# What the task asks
Search the material for the string "SQUARE" and copy each line where it occurs.

# Exercise data
=== Section Start ===
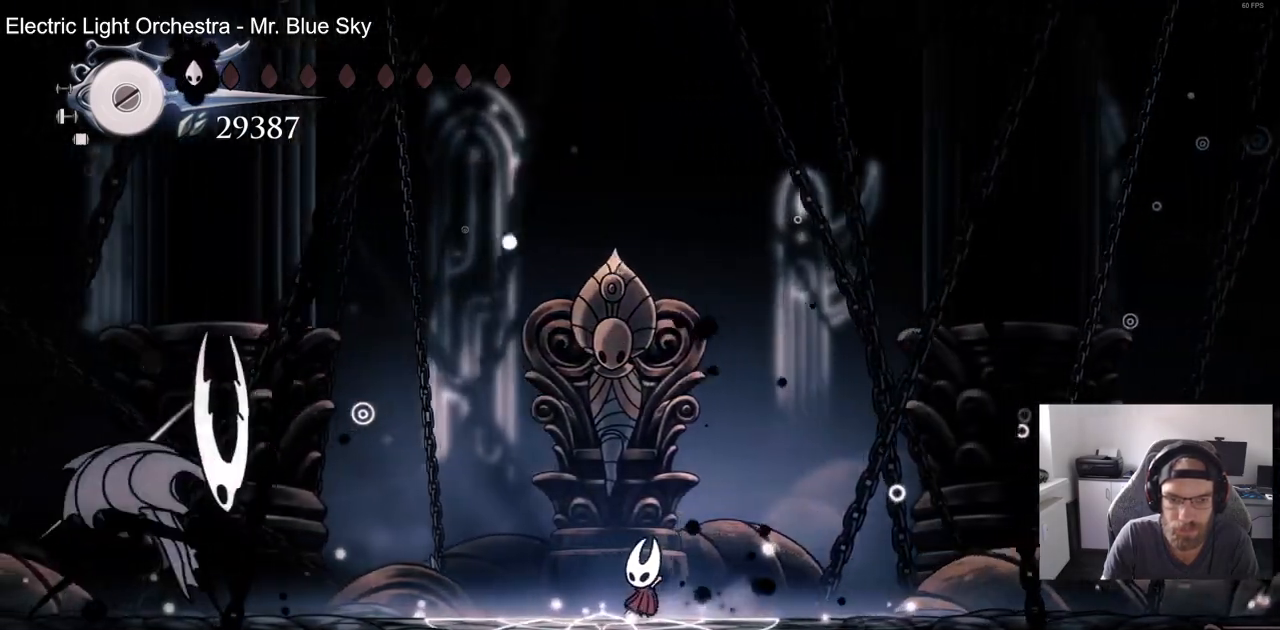
{"dt_ms": 1000, "buttons": ["DPAD_RIGHT"], "left_stick": "center", "right_stick": "center"}
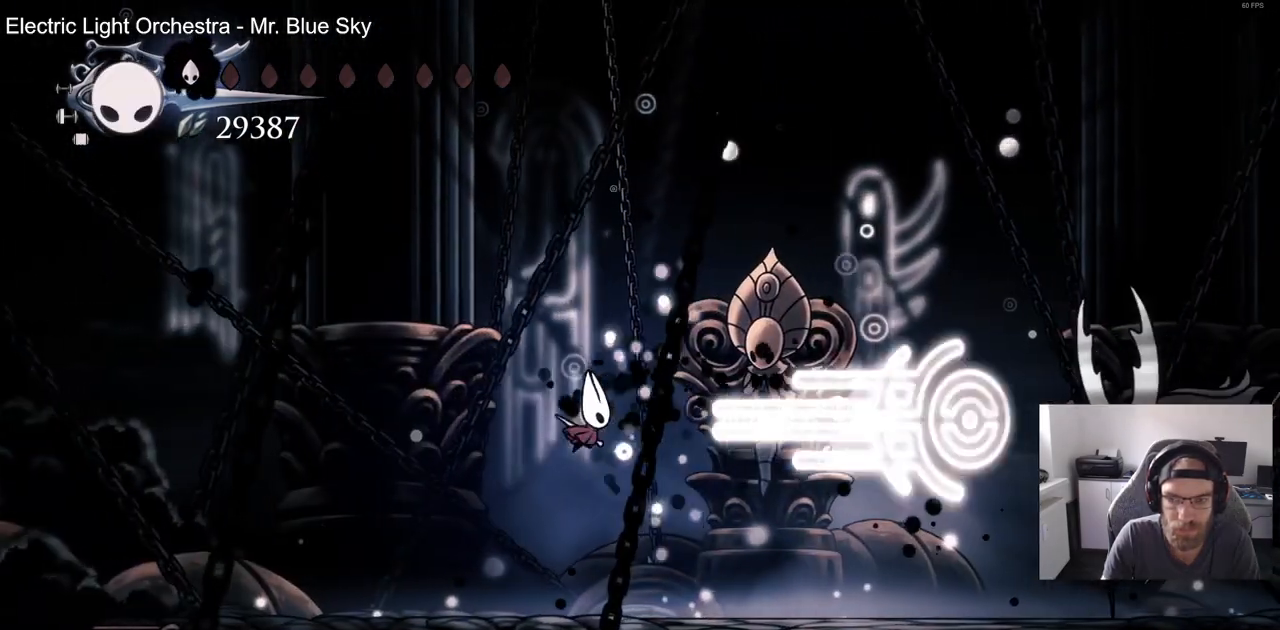
{"dt_ms": 500, "buttons": ["DPAD_LEFT"], "left_stick": "center", "right_stick": "center", "events": [[500, "DPAD_LEFT", "down"], [500, "DPAD_RIGHT", "up"]]}
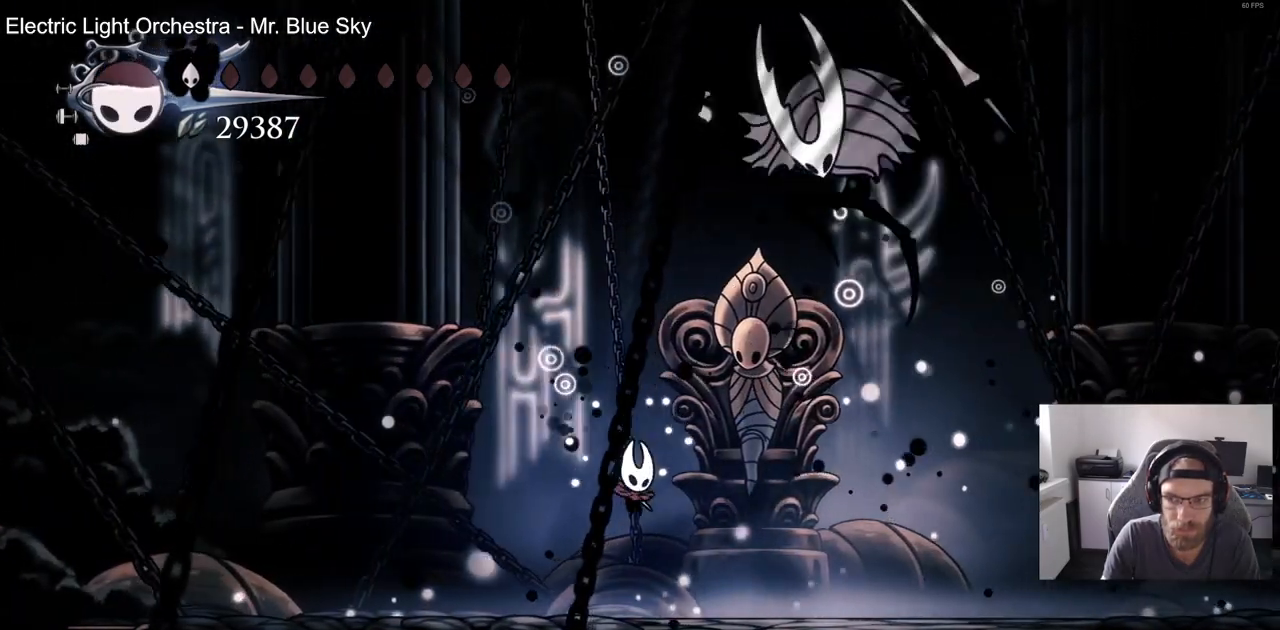
{"dt_ms": 500, "buttons": ["DPAD_RIGHT"], "left_stick": "center", "right_stick": "center", "events": [[167, "R2", "down"], [350, "R2", "up"], [467, "DPAD_RIGHT", "down"], [500, "DPAD_LEFT", "up"]]}
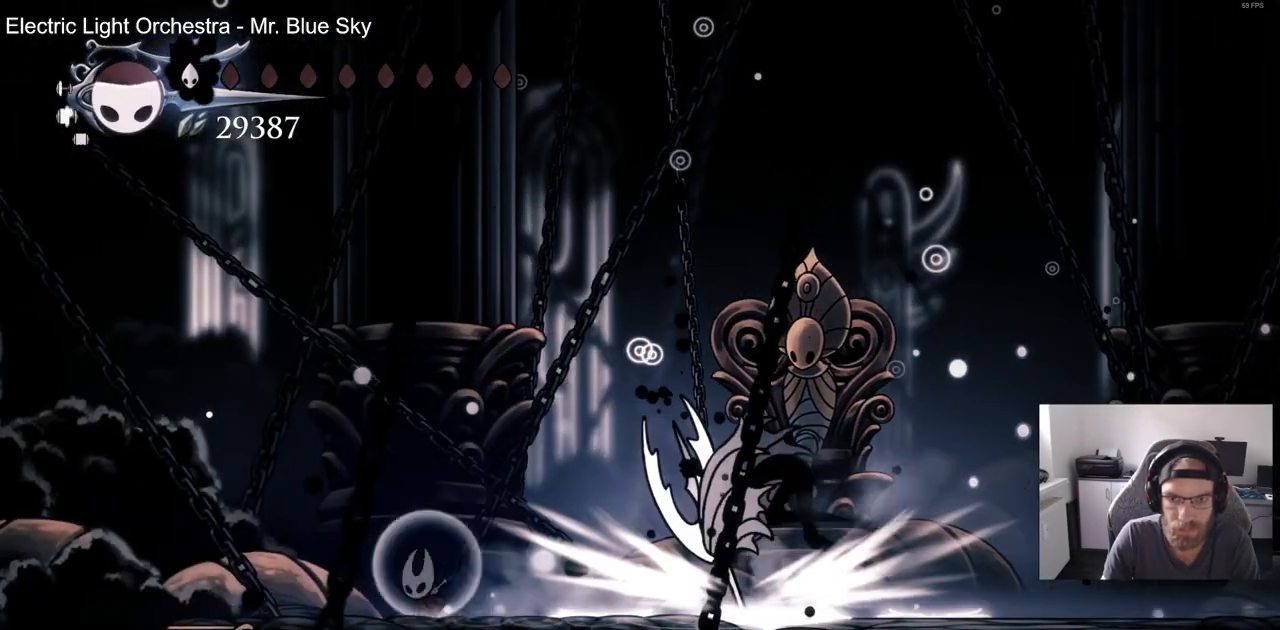
{"dt_ms": 500, "buttons": ["DPAD_RIGHT"], "left_stick": "center", "right_stick": "center", "events": [[100, "DPAD_RIGHT", "up"], [217, "DPAD_RIGHT", "down"]]}
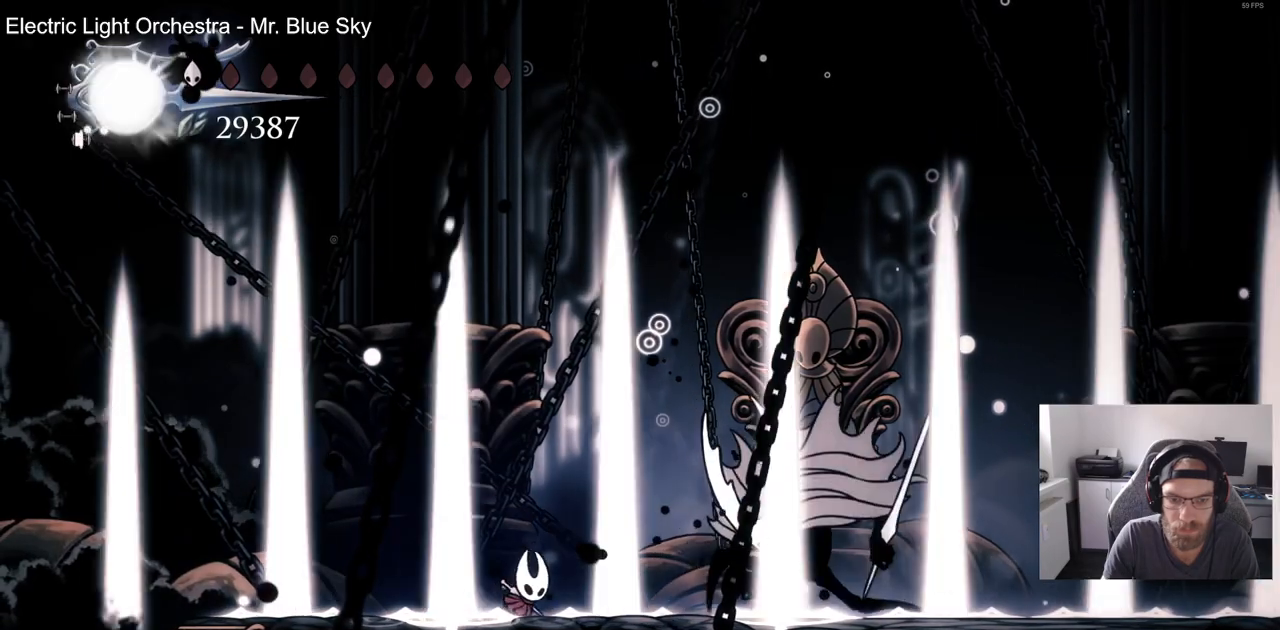
{"dt_ms": 500, "buttons": [], "left_stick": "center", "right_stick": "center", "events": [[33, "DPAD_RIGHT", "up"]]}
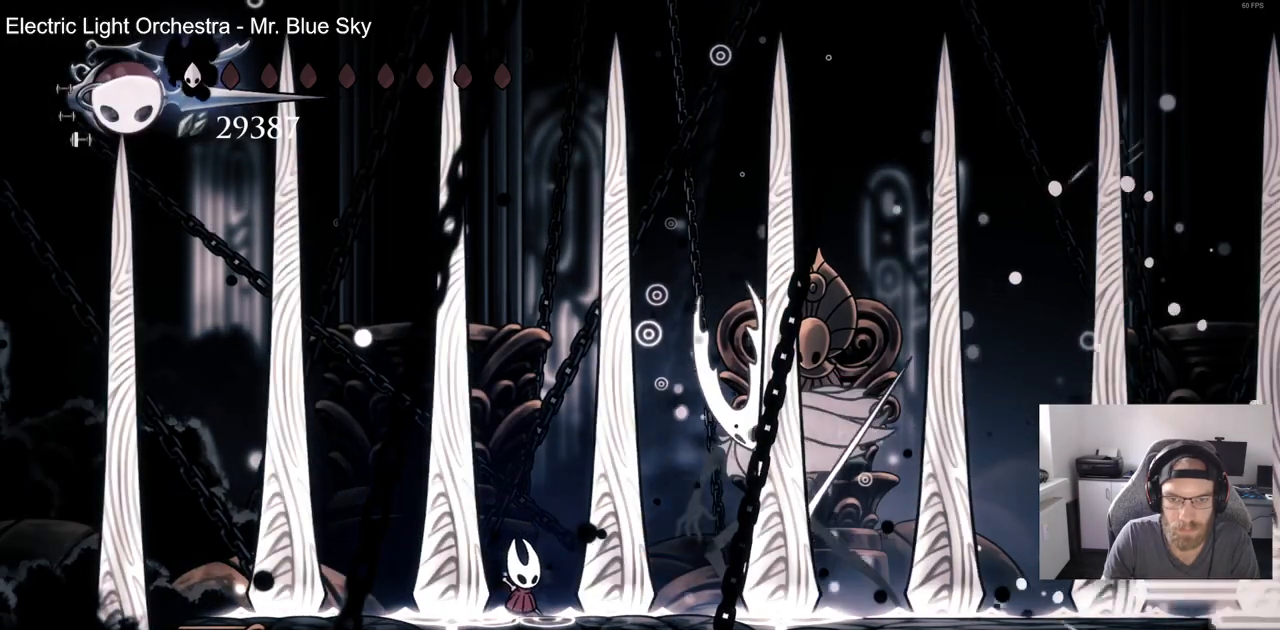
{"dt_ms": 500, "buttons": ["SQUARE", "DPAD_RIGHT"], "left_stick": "center", "right_stick": "center", "events": [[233, "DPAD_RIGHT", "down"], [383, "SQUARE", "down"]]}
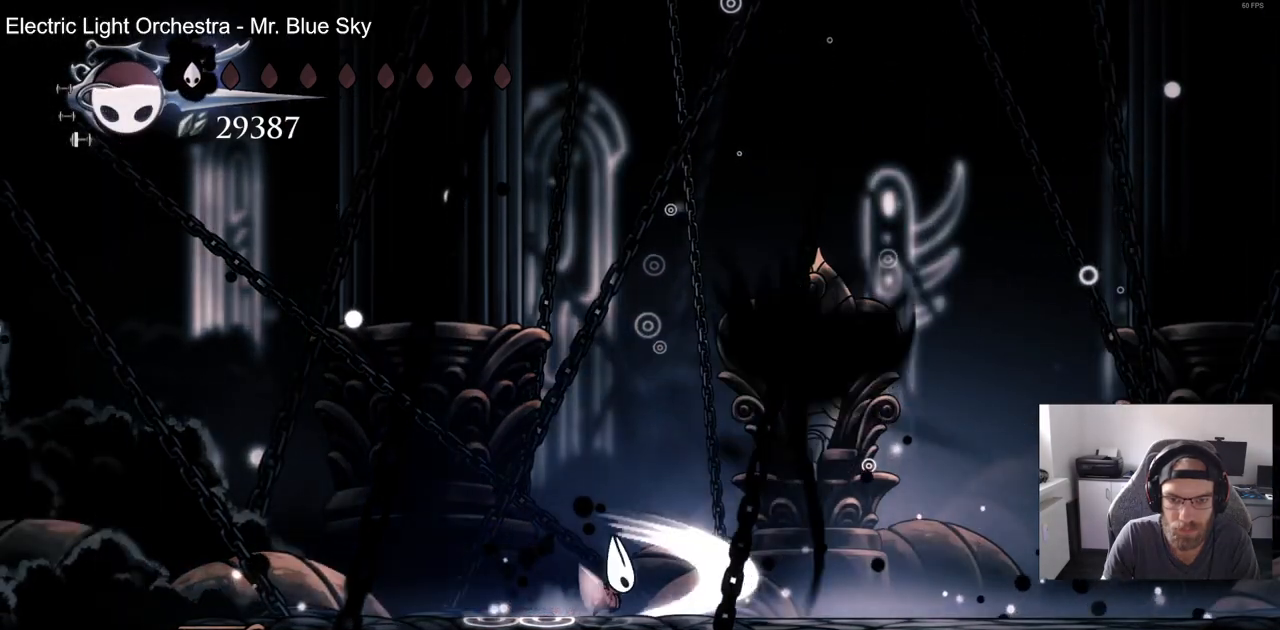
{"dt_ms": 500, "buttons": ["DPAD_RIGHT"], "left_stick": "center", "right_stick": "center", "events": [[67, "SQUARE", "up"]]}
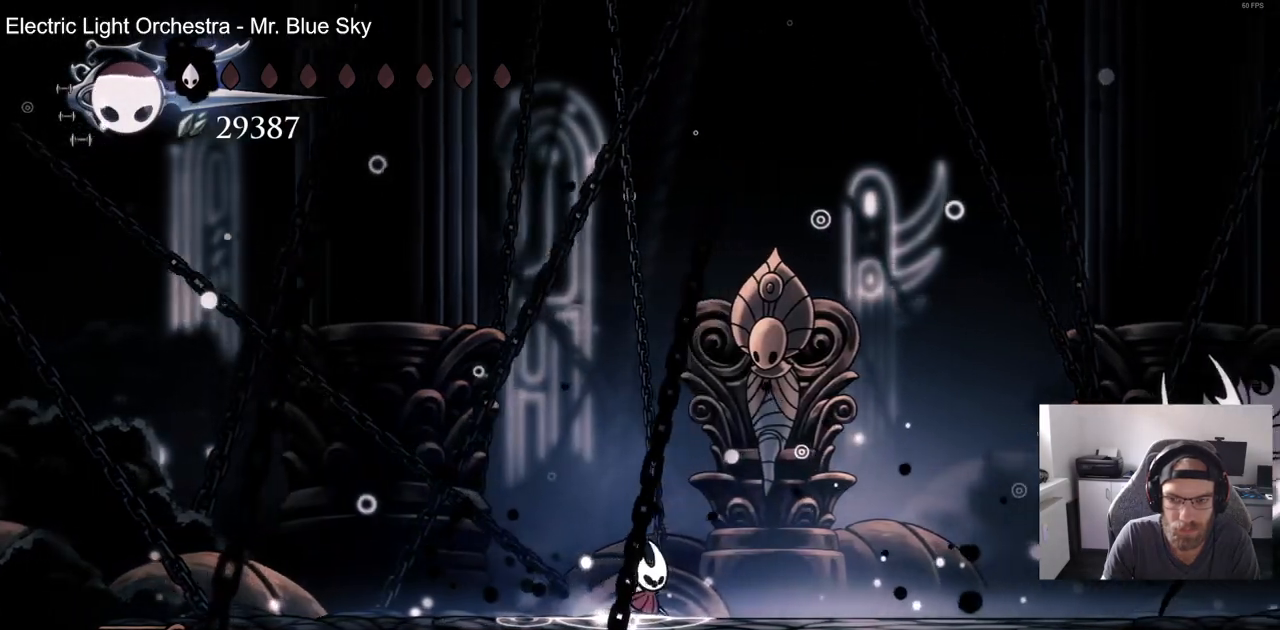
{"dt_ms": 1000, "buttons": ["DPAD_RIGHT"], "left_stick": "center", "right_stick": "center"}
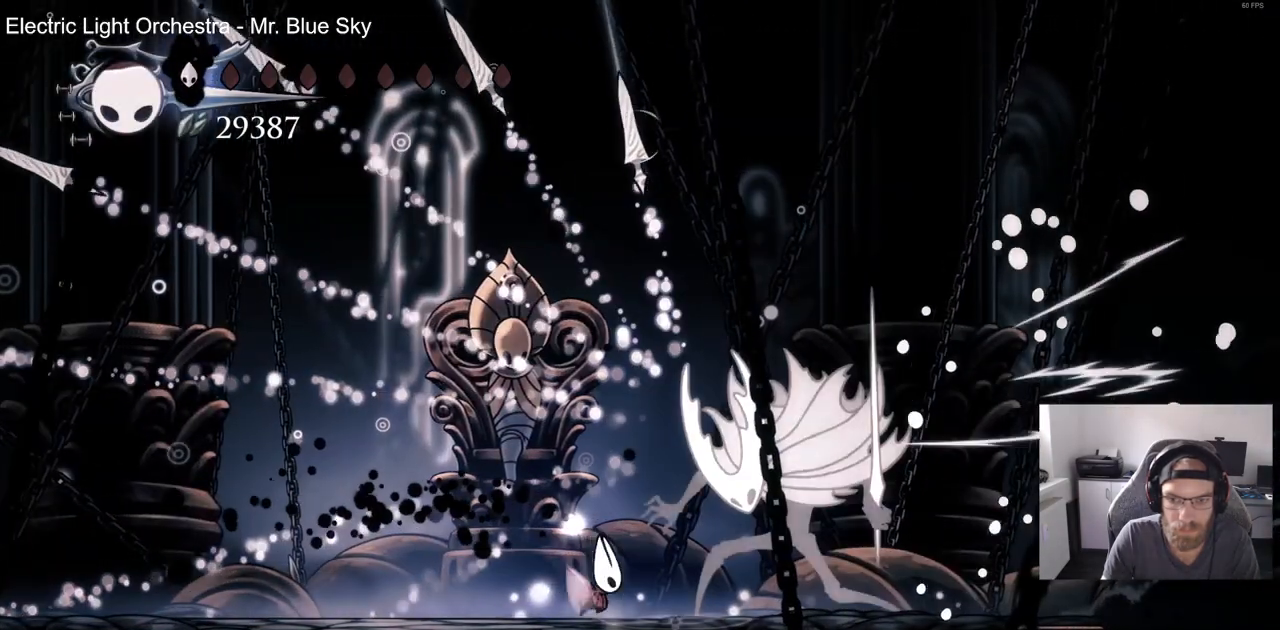
{"dt_ms": 500, "buttons": ["SQUARE", "DPAD_RIGHT"], "left_stick": "center", "right_stick": "center", "events": [[83, "SQUARE", "down"], [150, "DPAD_RIGHT", "up"], [250, "SQUARE", "up"], [400, "DPAD_RIGHT", "down"], [450, "SQUARE", "down"]]}
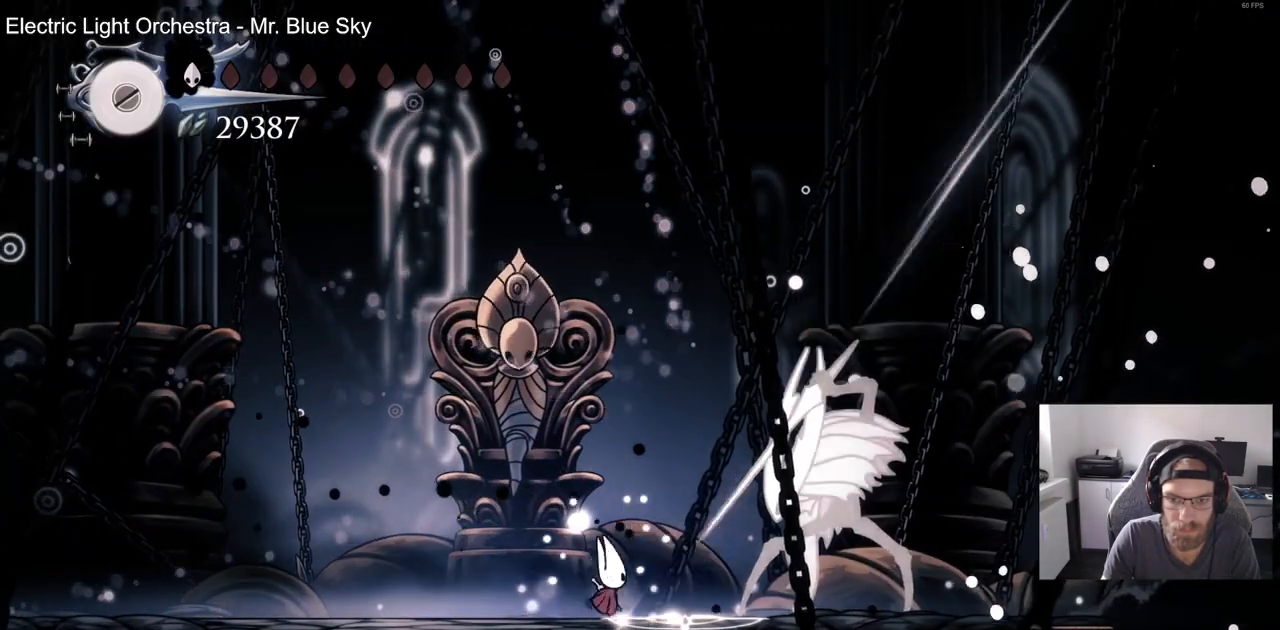
{"dt_ms": 500, "buttons": ["DPAD_RIGHT"], "left_stick": "center", "right_stick": "center", "events": [[17, "DPAD_RIGHT", "up"], [83, "SQUARE", "up"], [433, "DPAD_RIGHT", "down"]]}
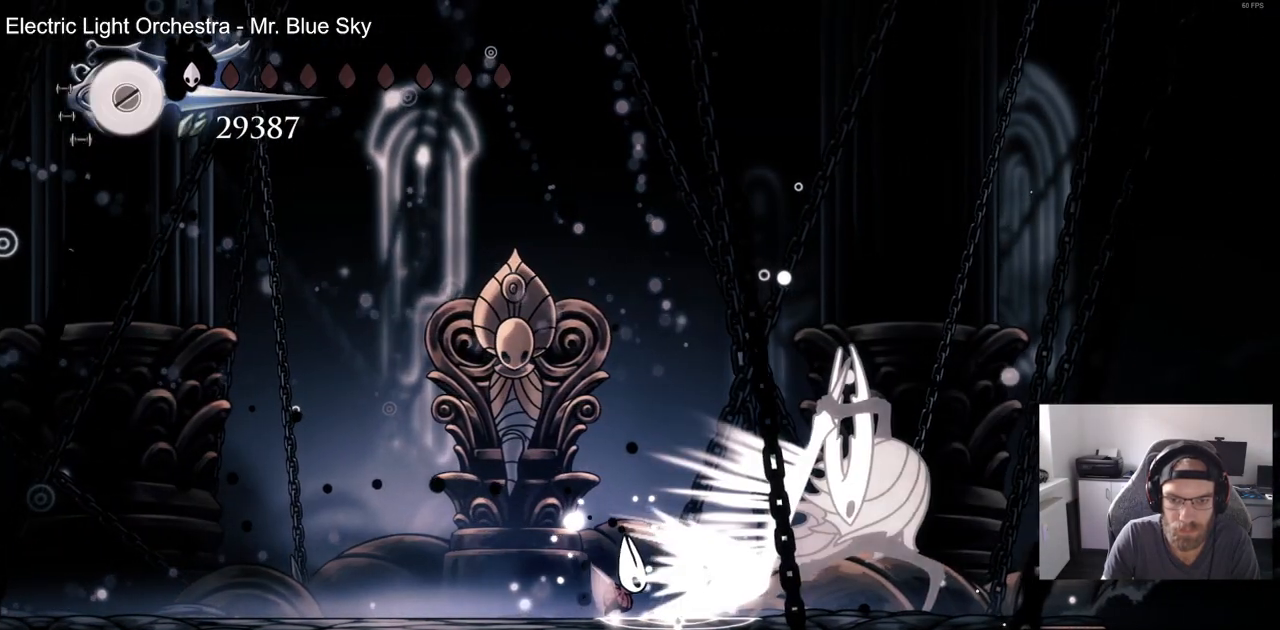
{"dt_ms": 500, "buttons": ["DPAD_LEFT"], "left_stick": "center", "right_stick": "center", "events": [[67, "R2", "down"], [267, "R2", "up"], [333, "DPAD_RIGHT", "up"], [417, "DPAD_LEFT", "down"]]}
=== Section End ===
# Answer below
{"dt_ms": 500, "buttons": ["SQUARE", "DPAD_RIGHT"], "left_stick": "center", "right_stick": "center", "events": [[233, "DPAD_RIGHT", "down"], [383, "SQUARE", "down"]]}
{"dt_ms": 500, "buttons": ["DPAD_RIGHT"], "left_stick": "center", "right_stick": "center", "events": [[67, "SQUARE", "up"]]}
{"dt_ms": 500, "buttons": ["SQUARE", "DPAD_RIGHT"], "left_stick": "center", "right_stick": "center", "events": [[83, "SQUARE", "down"], [150, "DPAD_RIGHT", "up"], [250, "SQUARE", "up"], [400, "DPAD_RIGHT", "down"], [450, "SQUARE", "down"]]}
{"dt_ms": 500, "buttons": ["DPAD_RIGHT"], "left_stick": "center", "right_stick": "center", "events": [[17, "DPAD_RIGHT", "up"], [83, "SQUARE", "up"], [433, "DPAD_RIGHT", "down"]]}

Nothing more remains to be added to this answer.